Unlike myomas, getting FDA approval for other indications has turned out to be a long and arduous process. Clinical studies show promising results in the removal of tumors for breast, prostate gland, liver and other cancers, but the company is not yet able to market its machines for those indications.
Because the technology is multidisciplinary – overlapping the traditional roles of surgeons and radiologists – turf wars have erupted between specialists from the two fields.
In addition, the novelty of the system has meant that in markets like the US, gaining insurance reimbursement is not automatic and often involves considerable lobbying.

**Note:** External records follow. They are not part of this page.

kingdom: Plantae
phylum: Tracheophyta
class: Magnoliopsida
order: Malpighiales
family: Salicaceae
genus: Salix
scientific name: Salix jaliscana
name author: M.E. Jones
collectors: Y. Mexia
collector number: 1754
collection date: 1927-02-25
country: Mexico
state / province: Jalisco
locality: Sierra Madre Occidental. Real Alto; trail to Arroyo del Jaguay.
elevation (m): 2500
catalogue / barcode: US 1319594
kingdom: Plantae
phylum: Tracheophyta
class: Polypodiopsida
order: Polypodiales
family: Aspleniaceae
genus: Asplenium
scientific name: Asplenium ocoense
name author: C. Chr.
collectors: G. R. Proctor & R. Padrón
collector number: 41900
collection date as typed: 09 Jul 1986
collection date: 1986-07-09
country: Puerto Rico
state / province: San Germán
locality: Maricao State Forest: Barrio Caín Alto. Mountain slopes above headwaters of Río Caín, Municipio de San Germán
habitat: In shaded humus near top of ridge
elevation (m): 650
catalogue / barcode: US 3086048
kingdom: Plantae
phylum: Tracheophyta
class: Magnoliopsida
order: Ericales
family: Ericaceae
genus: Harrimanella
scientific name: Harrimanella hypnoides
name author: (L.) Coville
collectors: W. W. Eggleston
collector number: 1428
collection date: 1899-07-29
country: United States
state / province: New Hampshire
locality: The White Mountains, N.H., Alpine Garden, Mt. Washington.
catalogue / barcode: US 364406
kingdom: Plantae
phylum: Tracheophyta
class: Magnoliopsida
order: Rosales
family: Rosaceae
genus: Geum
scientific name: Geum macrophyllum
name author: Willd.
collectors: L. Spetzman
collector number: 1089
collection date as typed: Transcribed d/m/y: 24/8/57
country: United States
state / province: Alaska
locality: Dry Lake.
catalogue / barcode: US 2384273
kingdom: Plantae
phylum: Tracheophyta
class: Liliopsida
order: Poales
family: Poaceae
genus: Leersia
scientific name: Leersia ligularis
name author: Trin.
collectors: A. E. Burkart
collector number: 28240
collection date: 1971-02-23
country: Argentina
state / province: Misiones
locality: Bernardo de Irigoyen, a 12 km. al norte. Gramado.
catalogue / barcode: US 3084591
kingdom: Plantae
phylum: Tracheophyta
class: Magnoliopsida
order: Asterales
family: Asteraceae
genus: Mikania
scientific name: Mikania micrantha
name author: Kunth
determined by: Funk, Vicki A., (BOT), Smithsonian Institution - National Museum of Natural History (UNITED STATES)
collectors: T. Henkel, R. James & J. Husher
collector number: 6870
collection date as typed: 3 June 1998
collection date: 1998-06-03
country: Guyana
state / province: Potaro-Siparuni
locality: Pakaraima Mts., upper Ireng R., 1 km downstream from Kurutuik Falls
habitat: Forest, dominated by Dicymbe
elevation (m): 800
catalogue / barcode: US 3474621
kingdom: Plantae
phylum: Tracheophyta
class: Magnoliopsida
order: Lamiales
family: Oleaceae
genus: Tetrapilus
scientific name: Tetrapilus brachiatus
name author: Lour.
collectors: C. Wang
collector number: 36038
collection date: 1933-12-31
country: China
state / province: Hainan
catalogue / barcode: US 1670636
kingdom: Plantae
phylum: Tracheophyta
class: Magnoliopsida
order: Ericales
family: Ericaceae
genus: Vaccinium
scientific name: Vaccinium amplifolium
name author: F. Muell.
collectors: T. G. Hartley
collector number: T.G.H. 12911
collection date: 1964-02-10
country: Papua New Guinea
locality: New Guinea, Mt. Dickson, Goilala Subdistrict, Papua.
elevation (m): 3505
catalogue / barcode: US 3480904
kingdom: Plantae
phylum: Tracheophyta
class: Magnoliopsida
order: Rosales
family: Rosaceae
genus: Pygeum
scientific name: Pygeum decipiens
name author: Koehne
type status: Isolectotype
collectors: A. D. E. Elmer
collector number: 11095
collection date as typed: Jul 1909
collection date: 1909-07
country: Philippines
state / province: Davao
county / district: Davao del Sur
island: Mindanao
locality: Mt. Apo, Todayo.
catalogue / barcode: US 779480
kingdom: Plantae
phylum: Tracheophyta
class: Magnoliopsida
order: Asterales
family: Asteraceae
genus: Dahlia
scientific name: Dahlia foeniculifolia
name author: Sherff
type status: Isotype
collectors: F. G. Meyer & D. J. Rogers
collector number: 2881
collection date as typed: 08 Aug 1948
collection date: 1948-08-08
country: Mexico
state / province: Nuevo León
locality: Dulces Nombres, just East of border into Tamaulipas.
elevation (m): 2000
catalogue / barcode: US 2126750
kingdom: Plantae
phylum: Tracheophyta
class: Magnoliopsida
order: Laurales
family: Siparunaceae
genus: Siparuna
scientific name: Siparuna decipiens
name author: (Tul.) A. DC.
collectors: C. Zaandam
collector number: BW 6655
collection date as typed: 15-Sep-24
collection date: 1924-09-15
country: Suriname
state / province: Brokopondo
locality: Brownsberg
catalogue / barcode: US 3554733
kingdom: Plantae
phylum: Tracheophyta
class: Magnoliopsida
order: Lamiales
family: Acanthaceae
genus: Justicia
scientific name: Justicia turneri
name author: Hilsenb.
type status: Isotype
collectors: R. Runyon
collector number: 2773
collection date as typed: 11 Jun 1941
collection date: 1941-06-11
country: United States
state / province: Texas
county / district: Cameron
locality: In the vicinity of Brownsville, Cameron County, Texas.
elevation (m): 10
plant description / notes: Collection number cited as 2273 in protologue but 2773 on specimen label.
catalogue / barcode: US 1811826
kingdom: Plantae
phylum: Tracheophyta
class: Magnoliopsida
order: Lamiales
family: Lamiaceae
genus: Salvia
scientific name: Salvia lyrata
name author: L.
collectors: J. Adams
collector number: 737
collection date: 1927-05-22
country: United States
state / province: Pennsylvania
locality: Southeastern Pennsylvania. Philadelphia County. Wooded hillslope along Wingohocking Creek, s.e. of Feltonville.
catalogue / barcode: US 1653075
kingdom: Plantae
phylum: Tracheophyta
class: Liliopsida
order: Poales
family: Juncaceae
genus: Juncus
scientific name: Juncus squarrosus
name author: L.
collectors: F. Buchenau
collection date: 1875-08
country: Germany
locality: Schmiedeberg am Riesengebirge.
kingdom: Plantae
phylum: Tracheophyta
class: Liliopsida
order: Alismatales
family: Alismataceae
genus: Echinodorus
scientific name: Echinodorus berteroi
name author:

Competition has also emerged. InSightec machines, distributed internationally by General Electric, were the first ones to reach patients. Philips has recently developed a similar device. The technology of General Electric’s archrival may not yet have reached the level of InSightec’s innovation, but Philips is aggressively marketing its products on a pay-per-use basis. This may turn out to be more attractive to some potential customers than InSightec, which sells its products outright.
Still, with machines being sold in the range of $1-3 million, the company is already generating more than $20 million in annual sales, and regulatory approval is expected in the next few years for a number of different cancer indications. In addition, progress in clinical studies for neurological conditions, such as essential tremor, movement disorders and Parkinson’s, suggest more and more potential uses.
Zisser’s initial investment of $20 million did not suffice to turn InSightec into a profitable company. Instead, investment in the company has grown to more than $150 million.
But 12 years later – during a decade in which Zisser’s real estate ventures have developed shopping malls and luxury hotels across the US, Europe and India – he is convinced he did the right thing.
“I did my educational studies in a yeshiva and on the day I graduated I told the head of the yeshiva that I planned to enter the business world,” recalls Zisser. “He told me to make sure I did something in a field where I would be helping people.”
Medan is also convinced. An online TEDMED lecture explaining the InSightec technology has become one of the series’ most viewed talks and he has been inundated with requests for information. “This is the way people want to be treated,” he says. “They don’t want to have their bodies violated.”